You need to be very clear about what your real operation is and know what the goals of the implementation are. If you talk to a GM, they will talk to you about the occupancy, the ADR, and the incidents they have with maintenance. If you sit down with them and ask the proper questions, you will see that sometimes their operations focus on daily, monthly activities, perhaps planning six months to a year ahead. So, make sure the tools you have now are scalable for what your business could need in several years too.
When you’re looking at integrating the PMS, ERP, CRM, etc, what are your requirements?
The idea was to connect our system with the Channel Manager. Before, we had different software from different suppliers with integrations that were either a simple Excel spreadsheet or an API like the PBX phone system with the PMS.
Most of our efforts have been to find partners that are already integrated with our system, or we had to develop our own API. Unfortunately, though it is a great system, it doesn’t have many partners integrated. For instance, the online Check-in system that we launched a few weeks ago, we had to double it from scratch on our own, because all the solutions we could find did not have an integration that was interesting to us. Some solutions said they integrated but could only capture a little data, and that’s it.
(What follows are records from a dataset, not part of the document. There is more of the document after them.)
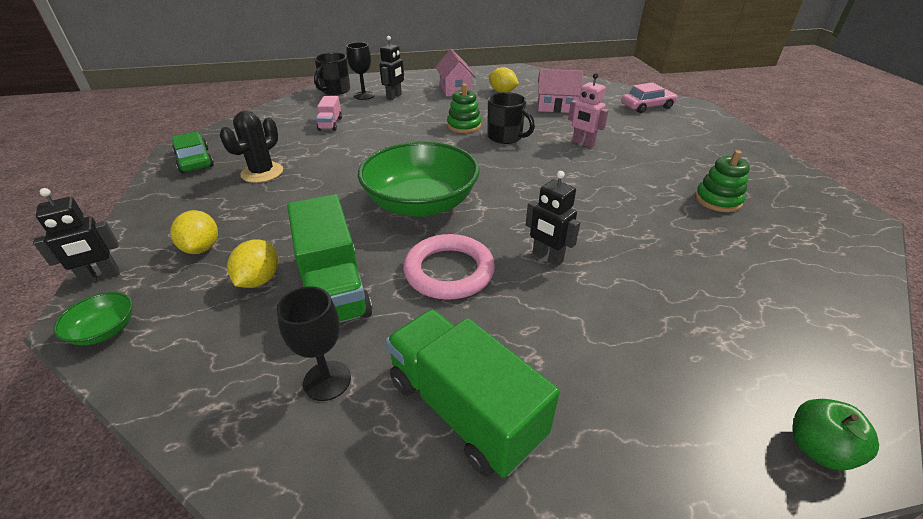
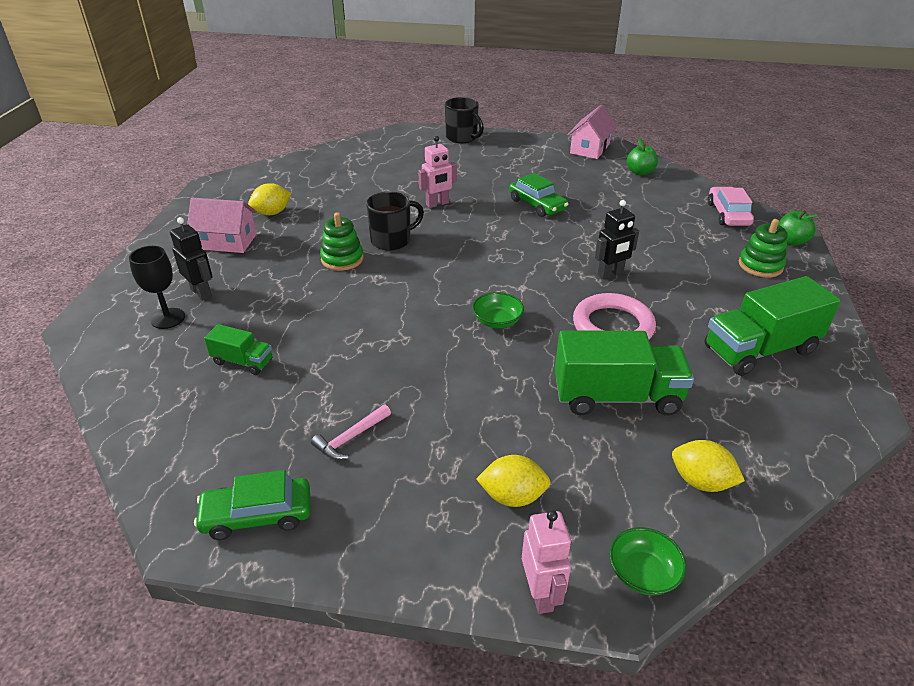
camera: 70 degrees left, 0 degrees up
black robot [33,188,119,285] -> pink robot [522,510,571,614]
black cactus [220,111,283,183] -> pink hammer [311,404,391,460]
yellow lemon [227,240,278,288] -> yellow lemon moved to [672,440,745,492]
black goblet [276,286,351,401] -> none
black mug [314,53,350,95] -> black mug moved to [445,97,484,143]
pink truck [316,96,342,131] -> green truck [204,324,273,375]
green bowl [358,141,479,217] -> green bowl [472,292,524,328], size x0.41
pink house [538,69,583,113] -> pink house moved to [567,105,617,159]
pink car [621,83,678,113] -> pink car moved to [708,187,754,226]
green stacking toy [695,150,750,212] -> green stacking toy moved to [739,219,787,277]
none -> green car [509,173,568,217]
none -> green apple [627,138,658,175]

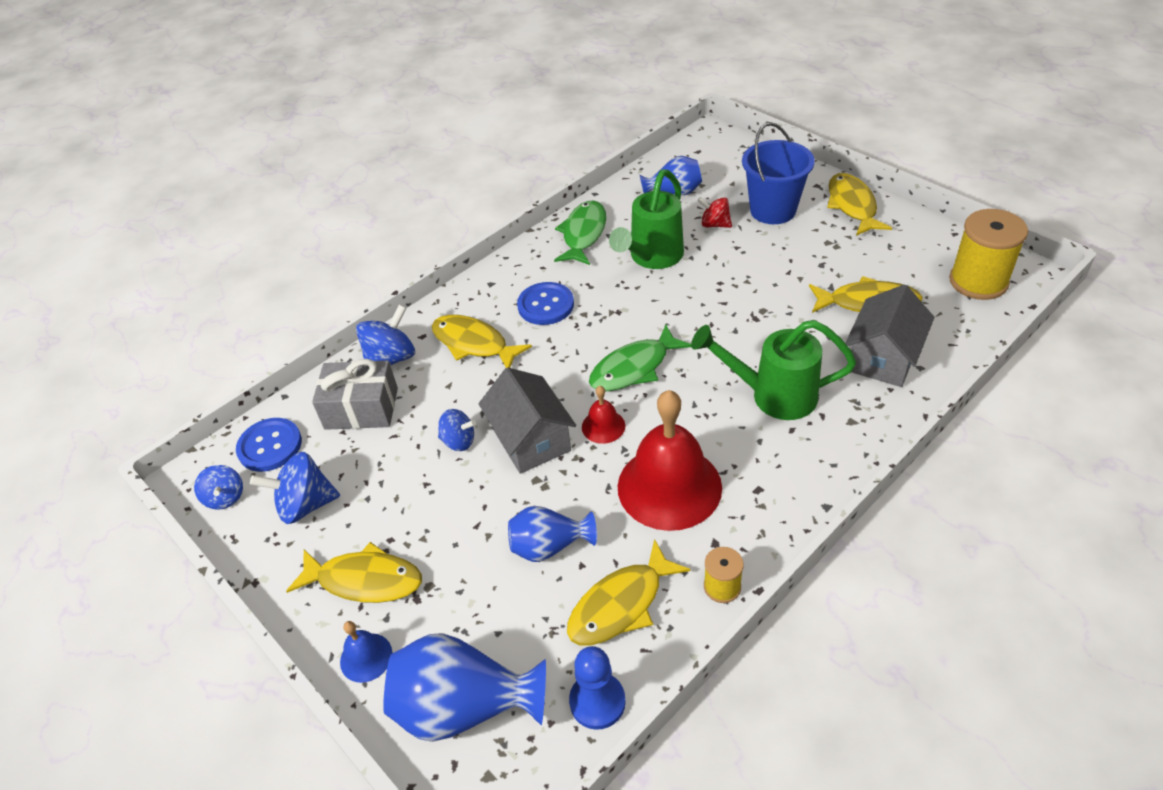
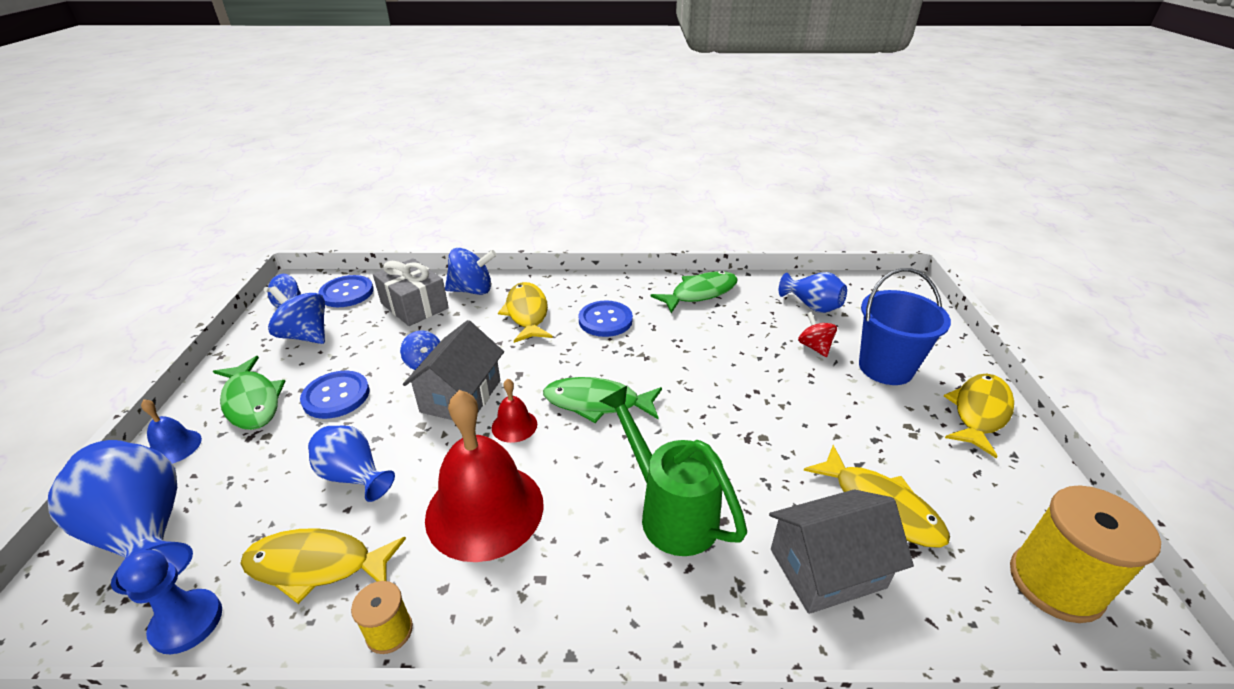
camera: 40 degrees right, 10 degrees down
yellow fish [286,542,422,603] -> green fish [213,356,286,430]
green watering can [609,170,684,269] -> none
none -> blue button [300,371,370,419]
We want the arrival date, date of birth, home address, pictures, facial recognition.
We are launching a Wi-Fi portal in a couple of weeks in Mexico as a trial. We found a supplier that had integrated with our online check-in so whenever you check-in online, you already have access to the Wi-Fi protocol. So there is always interconnection, some puzzles.
Tell us more about the tech that went into the opening of Costa Mujeres.
In the US and Europe, we have up-to-date, modern technology and access to it. In Mexico, it’s a step between North America and the rest of the Caribbean. The Caribbean doesn’t have the same infrastructure and they don’t have the funds to invest, so everything that comes to the islands is because of the investment of private companies.
In Mexico, all the doors are connected to the Internet in the cloud. So, they are even charging themselves automatically. We can communicate with the guests and do room service orders from the TV. Whereas in the D.R., we still don’t have those features. The integrations we have installed include ID scanners, music systems, the lighting of the hotels, and the room ambiances.
We are now using RFID bracelets that open the doors at all-inclusive resorts. They also have memory functions that give you information about the guest, grant them access to the spa or the gym without anyone being there, and allow them to charge things to their room. We can track trends that way as well. Perhaps most of our guests are at the beach or at one specific restaurant more frequently– you can look at this and adjust your operations accordingly.
OK, now that we’ve covered all the tech– on a personal level, how did you get started in hospitality?
My family comes from the industry, which is why I decided to start in Hospitality Management in Barcelona. I worked for the Ritz-Carlton and Mandarin Oriental in Barcelona And then I had the opportunity to move to the Dominican Republic with Majestic Resorts through a Management-in-Training type program. After that, I was a Rooms Division Manager until I was transferred to another property where I became the General Manager and oversaw the partial renovation of other hotels.